The anatomy of a cyber attack & precautions to take

Soma Tah
New Update
insider threats

Businesses in the Asia-Pacific lost an estimated $US81.3 billion in revenue due to cyber-attacks in the 12 months to September 2015, compared with $US62.3 billion in Europe and $US61.3 billion in the US, according to London-based consulting company Grant Thornton.


Hence, it is important for CIOs to understand the different phases of a cyber-attack to build better cyber defences in their corporate network.

In the past, it was much easier for firewalls to detect significant threats to the network. However, cyber threats are now designed to avoid detection by bypassing traditional firewalls with ease. Fortinet outlines 7 phases of a cyber-attack and prescribes precautionary steps to counter each of them:

Phase 1 Reconnaissance - In this early phase, the attacker attempts to gain understanding about an organization, its network and business partners. Identify “watering holes” or common websites that employees may go to not only for business purposes, but also for leisure. These sites are often researched and identified by cyber hackers who then plant malware in these legitimate websites. It is also important to take note of the level of access they are accorded and determine the minimum access requirements.

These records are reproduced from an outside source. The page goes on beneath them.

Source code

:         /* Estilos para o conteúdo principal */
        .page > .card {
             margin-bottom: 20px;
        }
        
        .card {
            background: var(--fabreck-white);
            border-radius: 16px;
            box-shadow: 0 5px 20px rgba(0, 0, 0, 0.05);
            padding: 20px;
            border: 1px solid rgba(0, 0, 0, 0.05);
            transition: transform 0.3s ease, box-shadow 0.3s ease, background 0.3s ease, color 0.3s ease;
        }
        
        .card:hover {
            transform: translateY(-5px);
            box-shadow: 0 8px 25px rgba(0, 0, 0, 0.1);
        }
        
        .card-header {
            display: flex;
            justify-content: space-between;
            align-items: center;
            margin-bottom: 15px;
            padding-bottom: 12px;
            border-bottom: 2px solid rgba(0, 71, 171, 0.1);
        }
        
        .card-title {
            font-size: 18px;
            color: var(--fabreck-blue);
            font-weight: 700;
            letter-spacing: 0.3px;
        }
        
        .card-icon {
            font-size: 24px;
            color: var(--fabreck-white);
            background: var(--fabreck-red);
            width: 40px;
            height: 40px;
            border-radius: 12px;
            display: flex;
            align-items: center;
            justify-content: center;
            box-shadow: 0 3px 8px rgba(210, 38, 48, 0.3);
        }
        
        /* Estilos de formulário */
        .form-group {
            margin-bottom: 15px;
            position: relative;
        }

Phase 2 Weaponization - This is the phase where an attacker selects, and sometimes even builds malicious code to exploit identified vulnerabilities within the target. One needs to know which type of attack is likely to be underway. Segmenting your network architecture is a good way to at least minimize the impact of a potential breach. Consistently patching known vulnerabilities will increase the chance of keeping criminals from compromising a network.

Phase 3 Delivery - As threats come from both inside and outside an organization, and can be either intentional or accidental, a comprehensive scheme of programs and processes need to be put in place to identify threats and risks. Phishing emails are by far the most common method of malware delivery. Employ content security technology for email and web traffic designed to identify and remove malicious attachments. Solutions that include sandbox tools are especially important as they can detect previously unseen or sophisticated malware.

Phase 4 Exploit - Since many exploits occur through a phishing attack, a strong vulnerability and patch management system is key. Standardize on one browser for the workforce, and ensure it is patched and updated regularly and limit the use of plug-ins such as java or flash. Most malware employ evasion techniques to circumvent traditional AV technology. Utilize sandbox technology to move suspicious content to a secure area where its behaviour can be safely triggered and analysed.


Phase 5 Command and control - Malicious communication tools often tunnel through other protocols. SSL inspection tools is the best defense as it can intercept, open, inspect, and then forward encrypted traffic once it is deemed clean. A good approach is to typically use a combination of application control, reputational databases, and URL filtering to monitor, inspect, and secure traffic.

Phase 6 Internal reconnaissance - No defense strategy is guaranteed to stop every attack. Implement a good incident response plan.

Once an attacker is inside a network, they have bypassed any edge protection layer. However, there is still chance to minimize the impact of the beach by segmenting the network into security zones. This will create various choke points to help isolate the breach and monitor and secure traffic as it moves between security zones.


Given that a threat has managed to circumvent your defenses, there was most likely no signature available to detect it. At this stage, adopt anomaly-based and behavioural-based detection. This technology leverages big data analytics and machine learning tools to understand what normal traffic looks like so that unusual or unexpected traffic patterns and device behaviours can be quickly identified.

Phase 7 Maintaining - At this point in the attack chain, the malicious “visitors” will try to extend their visit for as long as possible to siphon data from your network. Document company’s servers that contain sensitive data and make sure they do not have access out to the Internet. This will make it more difficult for cyber criminals because they will need to find a staging server to transfer data onto before exfiltrating data to their destination. Identify all attack paths into and out of servers with sensitive data, and monitor these paths more closely.

Sophisticated malicious code is designed to remain undetected by traditional AV scanning. Do not just rely on a clean scan results, instead invoke more detailed forensic procedures to truly identify whether or not the machine is clean—especially if the device contains sensitive or compliance-related data.